Why the average American uses more than 4 ears of corn per day
The United States is the biggest user of corn, consuming 265 million mt (metric tonnes) of corn in 2012—equivalent to 26% of global consumption.
Dec. 24 2013, Published 12:00 p.m. ET
The United States: The largest corn consumer
The United States is the biggest user of corn, consuming 265 million mt (metric tonnes) of corn in 2012—equivalent to 26% of global consumption. To put that into perspective, an average US citizen uses about 4.35 ears of corns a day.
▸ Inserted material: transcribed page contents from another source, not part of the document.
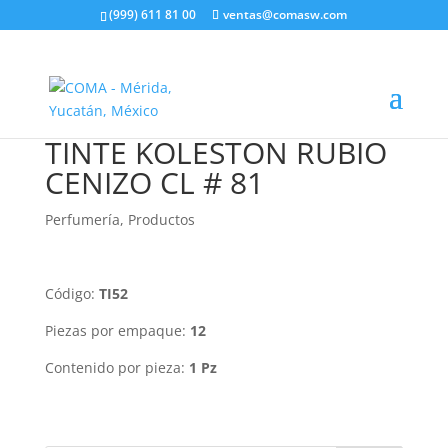
(999) 611 81 00
ventas@comasw.com
TINTE KOLESTON RUBIO
CENIZO CL # 81
Perfumería
,
Productos
Código:
TI52
Piezas por empaque:
12
Contenido por pieza:
1 Pz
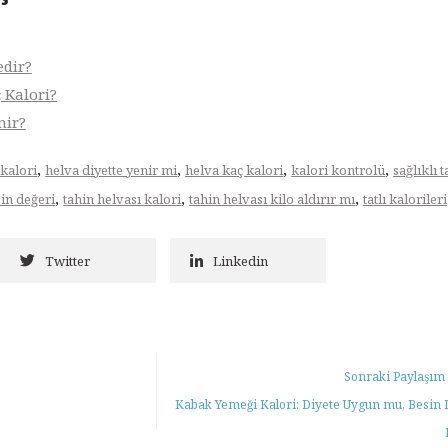
edir?
 Kalori?
nir?
,
,
,
,
 kalori
helva diyette yenir mi
helva kaç kalori
kalori kontrolü
sağlıklı t
,
,
,
sin değeri
tahin helvası kalori
tahin helvası kilo aldırır mı
tatlı kalorileri
Twitter
Linkedin
Sonraki Paylaşım
Kabak Yemeği Kalori: Diyete Uygun mu, Besin 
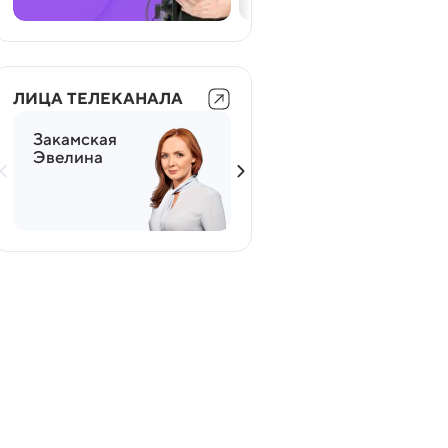
ЛИЦА ТЕЛЕКАНАЛА
Закамская
Мясников
Эвелина
Александр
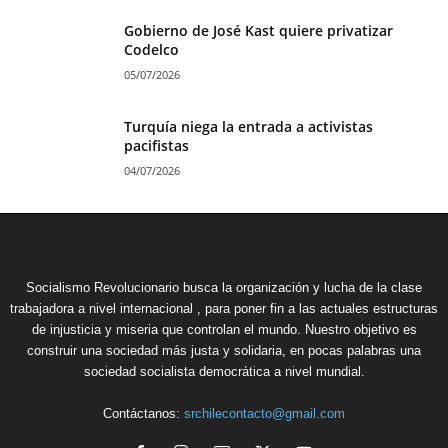
Gobierno de José Kast quiere privatizar
Codelco
05/07/2026
Turquía niega la entrada a activistas
pacifistas
04/07/2026
Socialismo Revolucionario busca la organización y lucha de la clase
trabajadora a nivel internacional , para poner fin a las actuales estructuras
de injusticia y miseria que controlan el mundo. Nuestro objetivo es
construir una sociedad más justa y solidaria, en pocas palabras una
sociedad socialista democrática a nivel mundial.
Contáctanos:
srchilecontacto@gmail.com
Corn can be found in cooking oil, fuel, paint, syrup, crayons, candles, cereals, feed, beverages, and much more, which makes it an essential crop for people living in the United States.
Breakdown of corn use
Based on the USDA’s estimate for crop year (from September 2012 to August 2013), the largest category of corn use goes to feed (food to feed cows, pork, and chicken), followed by production of ethanol, which is primarily used as fuels for cars. In the United States, the majority of growth in corn consumption has been driven by FSI (food, seed, and industrial goods). This category comprises beverages, ethanol fuel, starch, corn syrup, cereals, and sweeteners.
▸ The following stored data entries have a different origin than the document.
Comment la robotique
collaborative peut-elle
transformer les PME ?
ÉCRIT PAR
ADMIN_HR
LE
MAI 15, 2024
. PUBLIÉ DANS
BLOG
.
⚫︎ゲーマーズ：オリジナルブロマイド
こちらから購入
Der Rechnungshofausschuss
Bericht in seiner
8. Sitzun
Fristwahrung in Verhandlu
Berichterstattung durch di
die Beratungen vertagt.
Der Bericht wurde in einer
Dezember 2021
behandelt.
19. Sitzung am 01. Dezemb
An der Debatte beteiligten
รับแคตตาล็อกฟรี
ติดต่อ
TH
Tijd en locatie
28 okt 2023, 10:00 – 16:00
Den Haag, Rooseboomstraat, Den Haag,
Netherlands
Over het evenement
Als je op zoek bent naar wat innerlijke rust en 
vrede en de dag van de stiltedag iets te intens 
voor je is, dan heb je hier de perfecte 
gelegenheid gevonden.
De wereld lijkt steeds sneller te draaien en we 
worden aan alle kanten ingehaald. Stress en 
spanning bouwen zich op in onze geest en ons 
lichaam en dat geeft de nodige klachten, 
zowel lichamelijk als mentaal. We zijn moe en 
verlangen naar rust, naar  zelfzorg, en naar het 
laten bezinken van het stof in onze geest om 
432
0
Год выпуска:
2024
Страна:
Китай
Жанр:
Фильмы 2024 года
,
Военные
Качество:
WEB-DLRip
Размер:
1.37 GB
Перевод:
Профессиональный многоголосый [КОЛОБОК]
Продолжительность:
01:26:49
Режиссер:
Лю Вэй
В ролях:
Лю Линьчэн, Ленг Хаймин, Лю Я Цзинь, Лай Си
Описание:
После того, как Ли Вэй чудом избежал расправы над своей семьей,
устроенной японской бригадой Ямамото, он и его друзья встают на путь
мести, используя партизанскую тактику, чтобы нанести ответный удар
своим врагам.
At the start of the century, corn used for FSI only took up 2.0 million bushels a year. Largely driven by the US government’s push to use more ethanol (as a renewable energy) in cars, and to a probably insignificant extent driven by an increase in sweetener use as well as cereal and food consumption, the 2.0 million bushel consumption tripled over the course of ten years.
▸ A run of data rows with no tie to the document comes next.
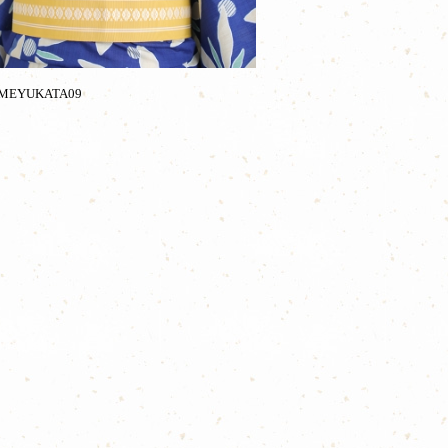
MEYUKATA09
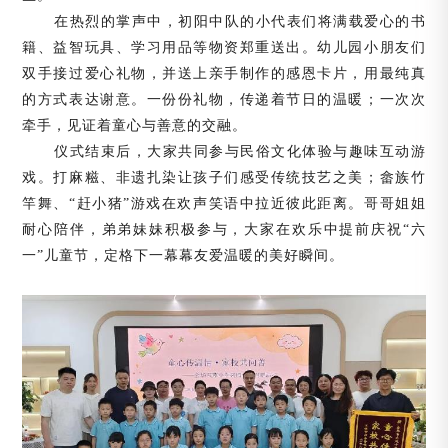
在热烈的掌声中，初阳中队的小代表们将满载爱心的书
籍、益智玩具、学习用品等物资郑重送出。幼儿园小朋友们
双手接过爱心礼物，并送上亲手制作的感恩卡片，用最纯真
的方式表达谢意。一份份礼物，传递着节日的温暖；一次次
牵手，见证着童心与善意的交融。
仪式结束后，大家共同参与民俗文化体验与趣味互动游
戏。打麻糍、非遗扎染让孩子们感受传统技艺之美；畲族竹
竿舞、
“赶小猪”游戏在欢声笑语中拉近彼此距离。哥哥姐姐
耐心陪伴，弟弟妹妹积极参与，大家在欢乐中提前庆祝“六
一”儿童节，定格下一幕幕友爱温暖的美好瞬间。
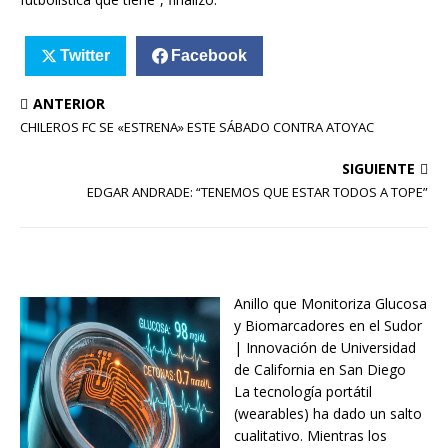
Twitter
Facebook
ANTERIOR
CHILEROS FC SE «ESTRENA» ESTE SÁBADO CONTRA ATOYAC
SIGUIENTE
EDGAR ANDRADE: “TENEMOS QUE ESTAR TODOS A TOPE”
Anillo que Monitoriza Glucosa
y Biomarcadores en el Sudor
| Innovación de Universidad
de California en San Diego
La tecnología portátil
(wearables) ha dado un salto
cualitativo. Mientras los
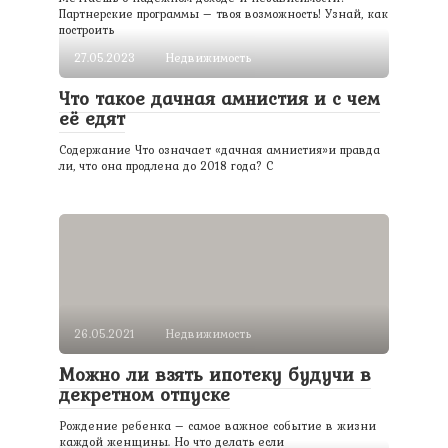
Партнерские программы – твоя возможность! Узнай, как
построить
27.05.2023
Недвижимость
Что такое дачная амнистия и с чем
её едят
Содержание Что означает «дачная амнистия»и правда
ли, что она продлена до 2018 года? С
26.05.2021
Недвижимость
Можно ли взять ипотеку будучи в
декретном отпуске
Рождение ребенка – самое важное событие в жизни
каждой женщины. Но что делать если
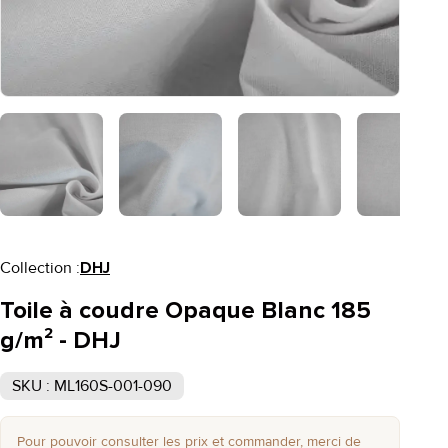
Collection :
DHJ
Toile à coudre Opaque Blanc 185
g/m² - DHJ
SKU : ML160S-001-090
Pour pouvoir consulter les prix et commander, merci de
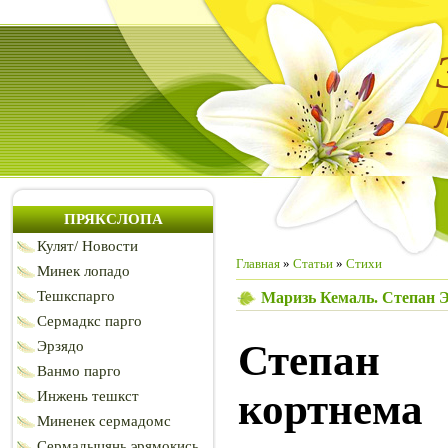
ПРЯКСЛОПА
Кулят/ Новости
Главная
»
Статьи
»
Стихи
Минек лопадо
Тешкспарго
Маризь Кемаль. Степан 
Сермадкс парго
Степан
Эрзядо
Ванмо парго
кортнема
Инжень тешкст
Миненек сермадомс
Сермадыцянь эрямокись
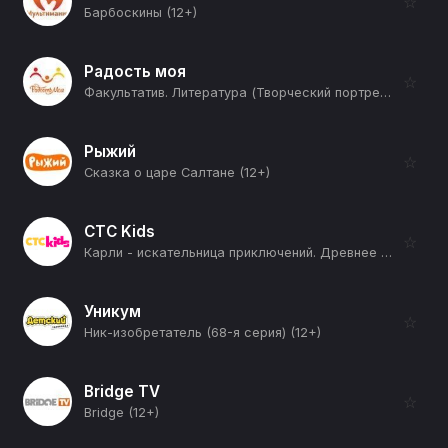
☆
Барбоскины (12+)
Радость моя
☆
Факультатив. Литература (Творческий портрет Николая Гумилева) (12+)
Рыжий
☆
Сказка о царе Салтане (12+)
СТС Kids
☆
Карли - искательница приключений. Древнее королевство (Появление оборотня (Часть вторая)) (12+)
Уникум
☆
Ник-изобретатель (68-я серия) (12+)
Bridge TV
☆
Bridge (12+)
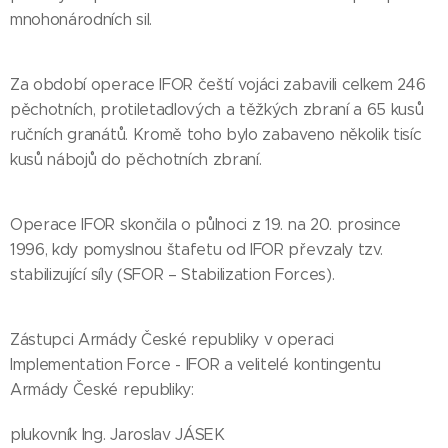
mnohonárodních sil.
Za období operace IFOR čeští vojáci zabavili celkem 246
pěchotních, protiletadlových a těžkých zbraní a 65 kusů
ručních granátů. Kromě toho bylo zabaveno několik tisíc
kusů nábojů do pěchotních zbraní.
Operace IFOR skončila o půlnoci z 19. na 20. prosince
1996, kdy pomyslnou štafetu od IFOR převzaly tzv.
stabilizující síly (SFOR – Stabilization Forces).
Zástupci Armády České republiky v operaci
Implementation Force - IFOR a velitelé kontingentu
Armády České republiky:
plukovník Ing. Jaroslav JÁSEK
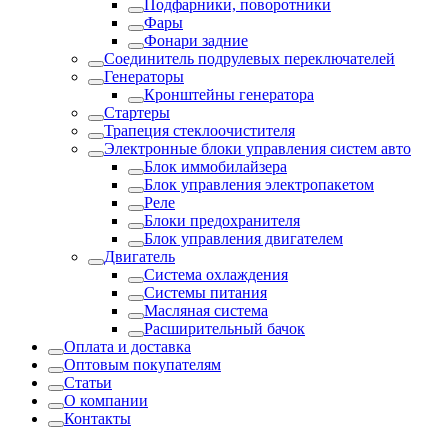
Подфарники, поворотники
Фары
Фонари задние
Соединитель подрулевых переключателей
Генераторы
Кронштейны генератора
Стартеры
Трапеция стеклоочистителя
Электронные блоки управления систем авто
Блок иммобилайзера
Блок управления электропакетом
Реле
Блоки предохранителя
Блок управления двигателем
Двигатель
Система охлаждения
Системы питания
Масляная система
Расширительный бачок
Оплата и доставка
Оптовым покупателям
Статьи
О компании
Контакты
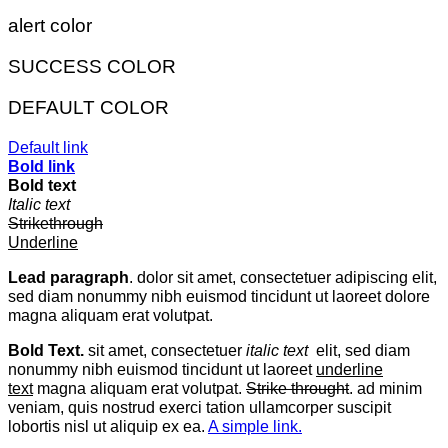
alert color
SUCCESS COLOR
DEFAULT COLOR
Default link
Bold link
Bold text
Italic text
Strikethrough
Underline
Lead paragraph
. dolor sit amet, consectetuer adipiscing elit,
sed diam nonummy nibh euismod tincidunt ut laoreet dolore
magna aliquam erat volutpat.
Bold Text.
sit amet, consectetuer
italic text
elit, sed diam
nonummy nibh euismod tincidunt ut laoreet
underline
text
magna aliquam erat volutpat.
Strike throught
. ad minim
veniam, quis nostrud exerci tation ullamcorper suscipit
lobortis nisl ut aliquip ex ea.
A simple link.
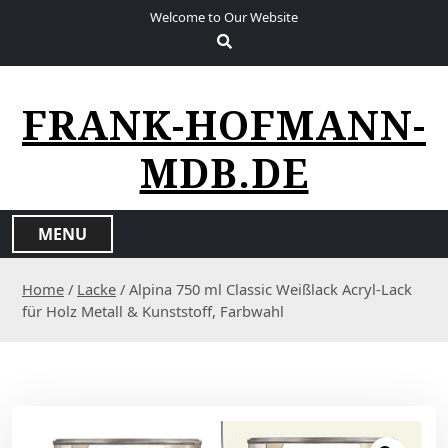
S
Welcome to Our Website
k
i
p
t
FRANK-HOFMANN-
o
c
MDB.DE
o
n
t
MENU
e
n
Home
/
Lacke
/ Alpina 750 ml Classic Weißlack Acryl-Lack
t
für Holz Metall & Kunststoff, Farbwahl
FSI grows, feed application negatively affected
As FSI demand accelerated from 2005, due to new government stimulus to adopt increased ethanol usage amid higher oil prices, corn prices rose. What used to be just $2.00 a bushel quickly rose to $4.00 in 2007, and shot up to as high as $8.00 in 2012, when one of the worst droughts in US history negatively affected yield. While that has benefited fertilizer companies like Potash Corp. (POT), Mosaic Co. (MOS), Agrium Inc. (AGU), and CF Industries Holdings Inc. (CF), as well as the VanEck Vectors Agribusiness ETF (MOO), demand for corn as a feed to grow cattle, pigs, and chicken fell. While livestock farmers traditionally purchased ~6.0 million barrels of corn, that figure fell to ~4.0 million by the end of 2012. Higher costs to raise livestock have resulted in higher prices for customers, which has been a factor causing US meat consumption to fall.